The climbing malaria death toll in recent years is troubling considering that funding to combat malaria in Africa has skyrocketed over that same period. Development assistance for malaria increased from $149 million in 2000 to almost $1.2 billion in 2008, with about two-thirds of that money coming from the Global Fund to Fight AIDS, Tuberculosis and Malaria.

Lim says the problem is largely the result of anti-malaria campaigns tending to focus on children and pregnant women while overlooking adults. That strategy make some sense, he says, since more than half of the people who die from malaria are kids younger than five, but it is also the reason that eight times as many African adults died from malaria compared to other parts of the world.

"The most important interventions are things like making sure all individuals are covered by insecticide-treated bed nets," Lim says. "Not just woman and children, but older individuals. Our study showed increasing drug resistance to cloroquinine was driving in increases in mortality, so making sure populatoins at risk have access effective anti-malaria medication is also important."

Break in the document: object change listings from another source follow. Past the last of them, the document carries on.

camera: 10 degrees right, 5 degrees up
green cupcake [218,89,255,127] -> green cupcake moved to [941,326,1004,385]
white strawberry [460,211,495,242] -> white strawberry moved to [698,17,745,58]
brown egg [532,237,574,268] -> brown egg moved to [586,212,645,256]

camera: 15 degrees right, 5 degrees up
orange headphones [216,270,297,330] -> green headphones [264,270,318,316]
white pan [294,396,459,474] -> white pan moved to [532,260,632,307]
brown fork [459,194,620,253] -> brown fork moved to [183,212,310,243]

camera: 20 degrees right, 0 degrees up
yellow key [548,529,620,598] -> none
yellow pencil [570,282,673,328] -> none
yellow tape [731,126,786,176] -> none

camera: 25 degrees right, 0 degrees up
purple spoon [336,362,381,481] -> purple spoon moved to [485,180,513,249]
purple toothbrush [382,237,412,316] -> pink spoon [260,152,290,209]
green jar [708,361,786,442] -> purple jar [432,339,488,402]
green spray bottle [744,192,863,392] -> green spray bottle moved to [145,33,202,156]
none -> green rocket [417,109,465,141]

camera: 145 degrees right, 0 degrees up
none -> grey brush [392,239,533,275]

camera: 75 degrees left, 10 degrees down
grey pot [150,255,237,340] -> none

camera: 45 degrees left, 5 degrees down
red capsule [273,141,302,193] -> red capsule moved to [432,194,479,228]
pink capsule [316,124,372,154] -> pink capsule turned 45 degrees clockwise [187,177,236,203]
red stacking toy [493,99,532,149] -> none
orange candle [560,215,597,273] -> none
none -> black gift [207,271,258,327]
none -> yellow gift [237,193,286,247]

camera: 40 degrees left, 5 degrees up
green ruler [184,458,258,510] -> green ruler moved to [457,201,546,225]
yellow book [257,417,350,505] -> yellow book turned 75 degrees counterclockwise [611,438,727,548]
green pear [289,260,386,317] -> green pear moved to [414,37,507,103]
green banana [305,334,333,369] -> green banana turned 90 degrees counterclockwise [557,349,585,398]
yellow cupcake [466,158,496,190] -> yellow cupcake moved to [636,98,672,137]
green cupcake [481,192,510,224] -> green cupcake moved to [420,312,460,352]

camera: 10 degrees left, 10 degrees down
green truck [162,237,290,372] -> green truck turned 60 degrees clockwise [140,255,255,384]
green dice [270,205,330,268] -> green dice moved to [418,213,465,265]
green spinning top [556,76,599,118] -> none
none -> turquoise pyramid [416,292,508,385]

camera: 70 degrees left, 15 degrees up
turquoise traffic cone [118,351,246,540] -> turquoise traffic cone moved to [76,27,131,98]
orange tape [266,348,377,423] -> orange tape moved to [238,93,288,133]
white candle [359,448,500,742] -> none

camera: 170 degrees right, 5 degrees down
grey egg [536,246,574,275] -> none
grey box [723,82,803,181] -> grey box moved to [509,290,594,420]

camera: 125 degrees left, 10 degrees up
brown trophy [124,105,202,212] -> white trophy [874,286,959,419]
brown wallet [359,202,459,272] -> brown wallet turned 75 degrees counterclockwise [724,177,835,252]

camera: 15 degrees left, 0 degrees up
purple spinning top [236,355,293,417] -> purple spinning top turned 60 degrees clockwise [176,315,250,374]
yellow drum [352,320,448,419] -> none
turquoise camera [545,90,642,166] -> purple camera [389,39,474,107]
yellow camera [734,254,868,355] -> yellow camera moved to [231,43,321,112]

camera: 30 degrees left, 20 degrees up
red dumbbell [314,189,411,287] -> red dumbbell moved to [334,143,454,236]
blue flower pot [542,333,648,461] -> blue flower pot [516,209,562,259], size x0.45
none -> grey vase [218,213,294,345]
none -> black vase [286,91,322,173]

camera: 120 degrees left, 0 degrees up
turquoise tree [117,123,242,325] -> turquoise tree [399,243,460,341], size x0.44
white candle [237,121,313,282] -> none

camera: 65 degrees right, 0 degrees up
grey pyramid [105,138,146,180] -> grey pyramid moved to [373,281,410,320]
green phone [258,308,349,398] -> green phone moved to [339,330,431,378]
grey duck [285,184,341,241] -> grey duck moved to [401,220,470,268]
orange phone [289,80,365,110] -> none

Unfortunately, funding for those sorts of life-saving initiatives is running dry. The Global Fund to Fight AIDS, Tuberculosis and Malaria announced recently that it has run out of money for future grants. The Bill and Melinda Gates Foundation, which also paid for Lim's research, has stepped up to fill the void, but the future remains uncertain.

For Lim, the funding shortfall is troubling. While he deals with abstract numbers that reflect millions of deaths, he doesn't overlook the reality that each of those is an individual life lost.

"To some degree we always sit back and are reminded that all the numbers we deal with at the Institute represent real people," Lim says. "That's an important thing for us working in the kind of things we do to remember that."